Merely becoming a python developer is not ideal. You should pick a specific Python framework or technology and hammer on that. Try to go very small and detailed. You can always branch out and experiment later.
Keep your foundation in check by learning coding best practices and then integrating that into your project. It will improve the quality of the system and later adding other functionality or making changes in it becomes easier for you and your team.
Technology is evolving at a rapid rate and having the right foundation will make it easier for you to master new skills quickly. In the long run, it is better to spread yourself out and specialise in at least two-three things. Don’t try to learn a bunch of different programming languages and frameworks that you will likely never use.
Having said that, when starting at ground zero, you will probably take any job that comes your way. Very few beginner software developers start with the opportunity to select the industry or particular technology to work with.
The topic of becoming a specialist vs generalist is highly debatable and the field of software development is quite broad and ever change to make easy distinctions and draw lines.

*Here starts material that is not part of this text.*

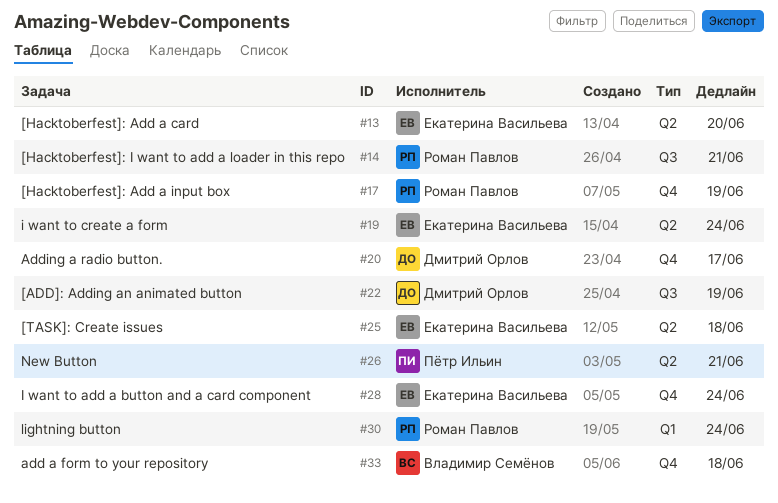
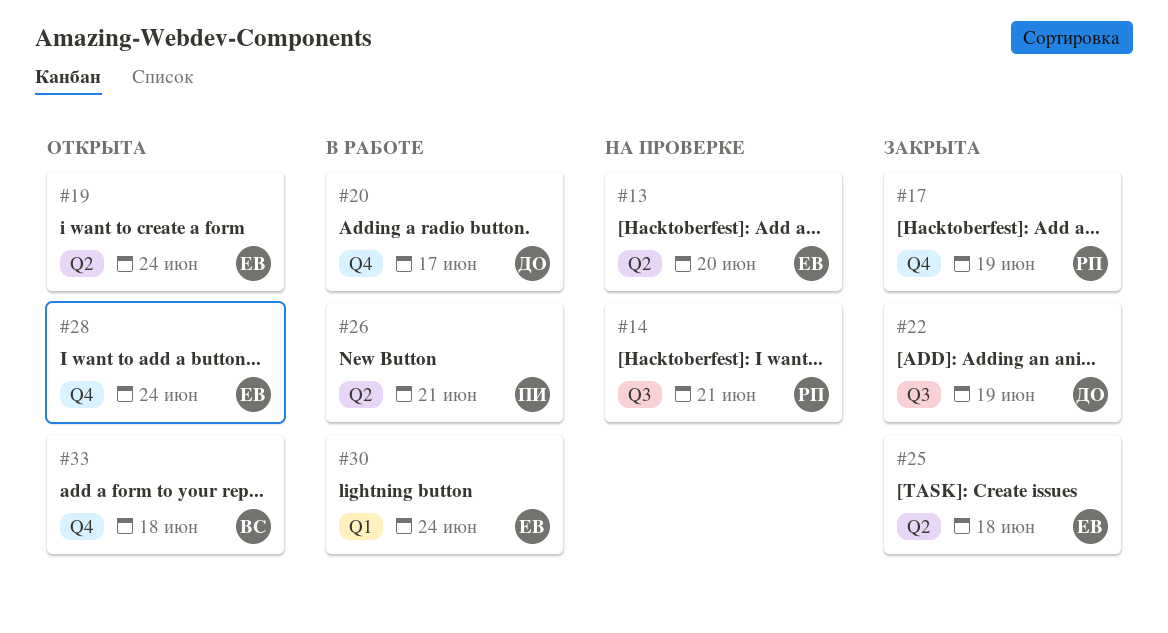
#30, owner: Роман Павлов -> Екатерина Васильева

In terms of getting hired, I believe that you should market yourself as a specialist. But to become a specialist you must generalise to have a strong foundation in the first place. This is why you should do both.
The person who is hiring is more likely to choose an expert because they can already imagine how that candidate will be useful from day one.
Ultimately it also boils down you your personality. If you enjoy sticking to the same project and mastering it then be a specialist. Perhaps you love trying out new things and jumping from project to project. Whichever route you take, the skills you develop will become useful regardless.
In larger companies with a large number of people, being a specialist is generally better whereas, in smaller companies where fewer people are doing different types of jobs, it would be better to be a generalist.